As I understand it, the larger, more successful Formula 1 teams reap the lion’s share of the commercial revenue pool made available to teams. This simply has to change.

If we agree that it’s unrealistic to implement a budget cap, then sharing F1-generated commercial revenue equally among all the teams is key to bringing some balance and variety to the podium. Teams still have opportunities to generate their own revenue streams like sponsorship and licensing, and presumably, the iconic teams would continue to dominate in these areas.

An equal voice at the table

The NFL teams have an equal say in how their League’s business is conducted. Like any board of directors, strong personalities can emerge and alliances can form, but votes on most major League matters require a three-quarters majority. The League is led by a commissioner, appointed by the owners.

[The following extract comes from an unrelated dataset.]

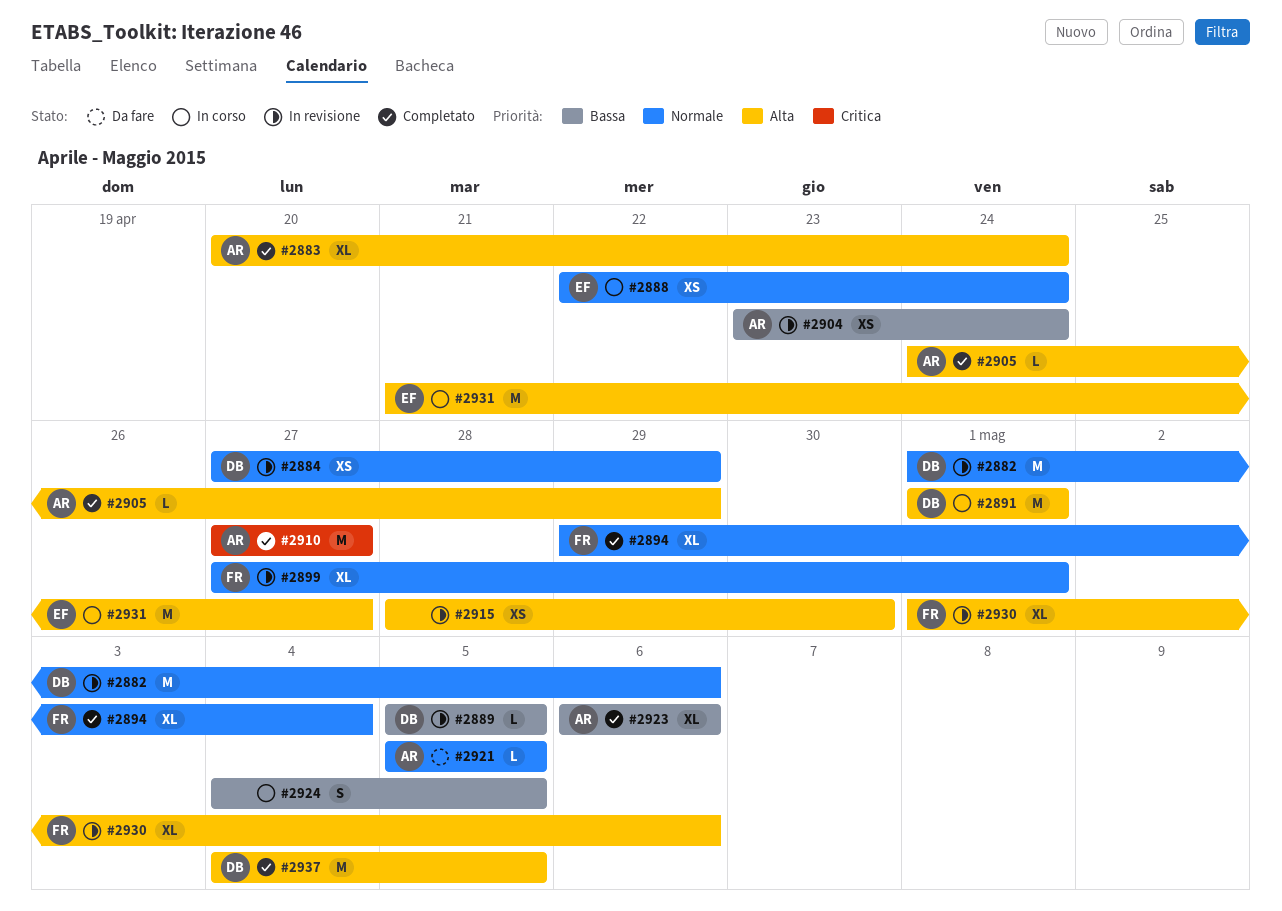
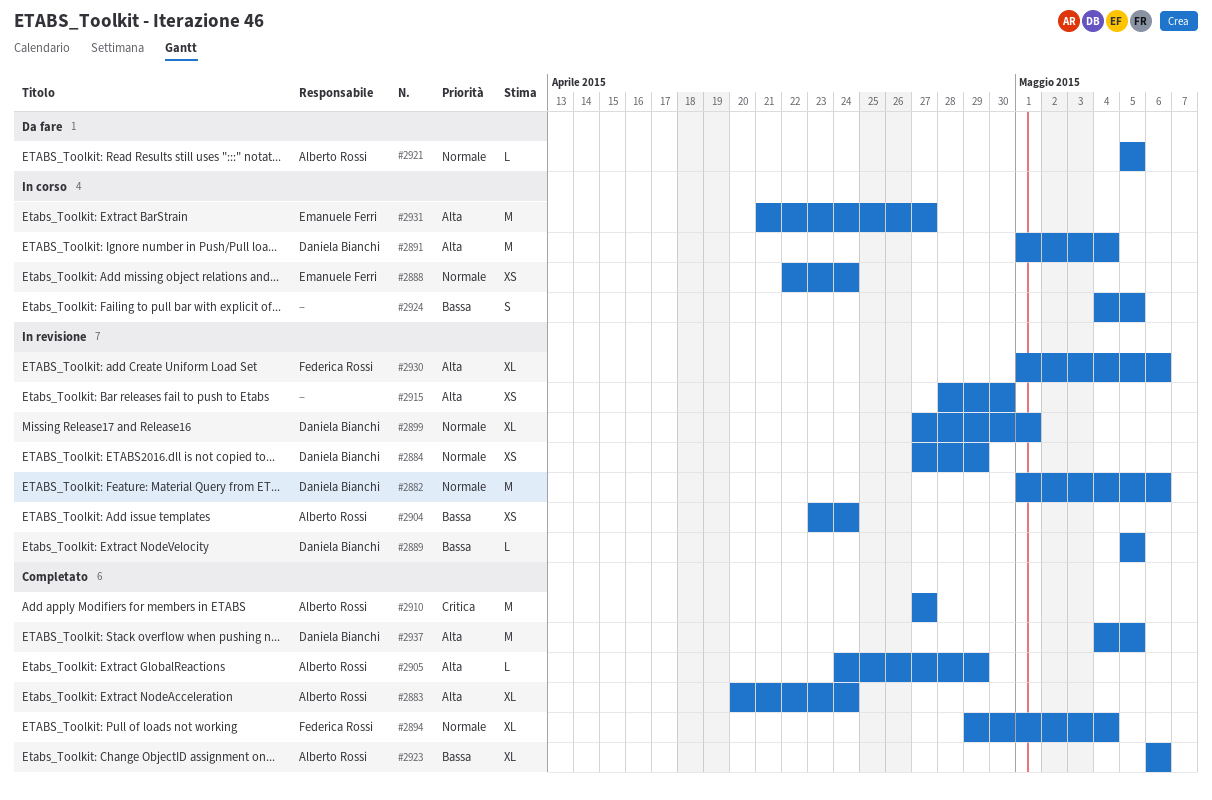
#2891, due: May 1 -> May 4
#2899, owner: Federica Rossi -> Daniela Bianchi

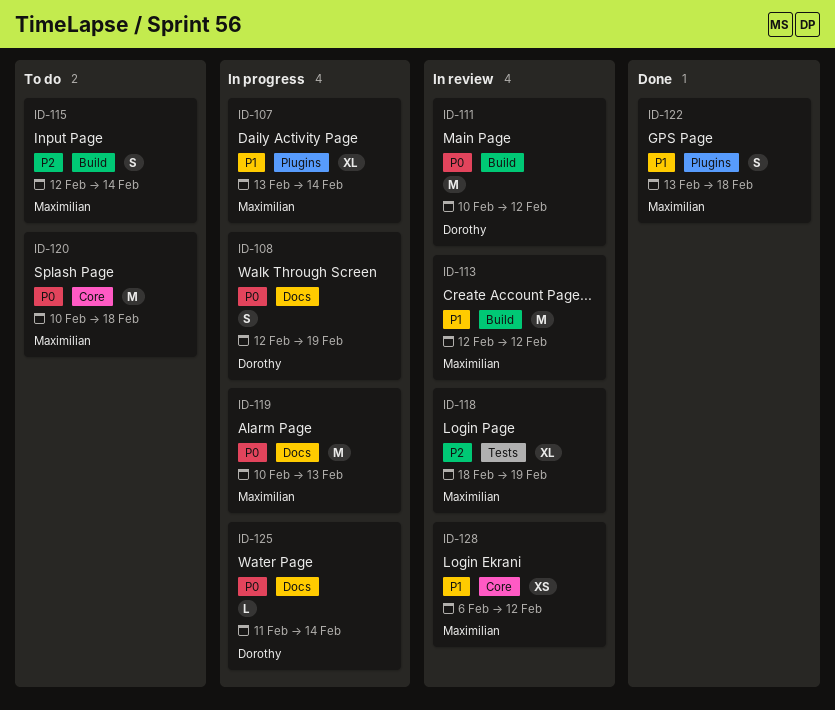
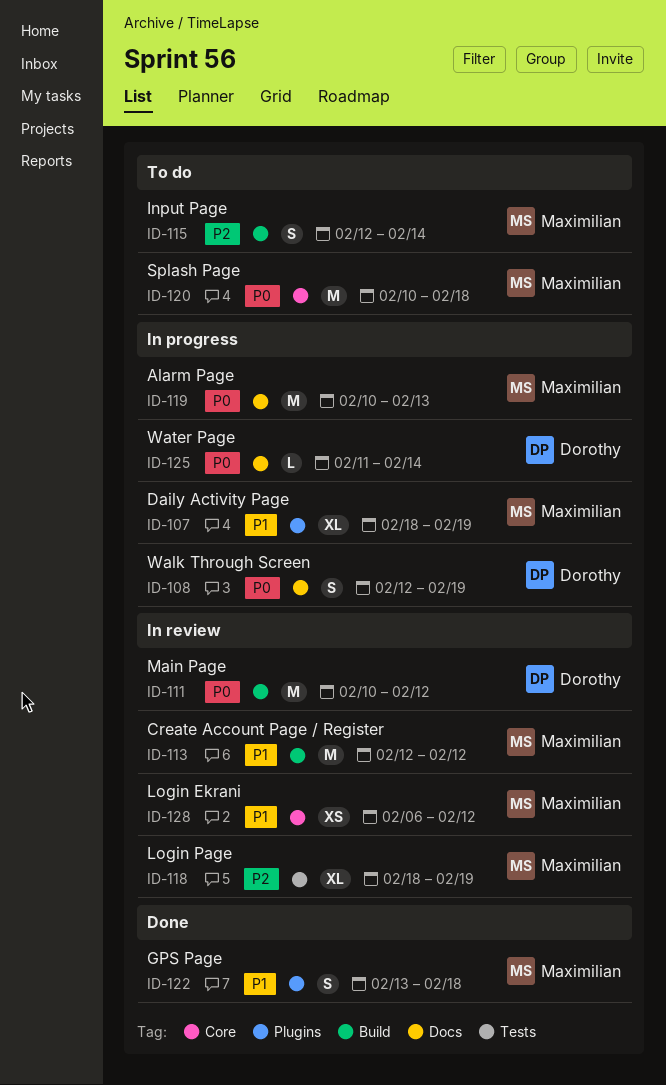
ID-107, start: Feb 13 -> Feb 18
ID-107, due: Feb 14 -> Feb 19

Although he serves at their pleasure, many of the NFL’s commissioners have been strong politicians, who do a good job of building consensus among the owners and steering the ship through the sometimes choppy waters.

While I don’t know the ins and outs of the Concorde Agreement or what other contractual roadblocks might stand in the way of all teams having an equal vote, I do know that whoever ends up running Formula 1 will have to do everything to ensure the teams work together, in a balanced approach, for the sake of the whole industry.

Then perhaps, like their small-market brethren the Green Bay Packers, we’ll be raising a toast in the not too distant future to Force India’s Formula 1 world championship.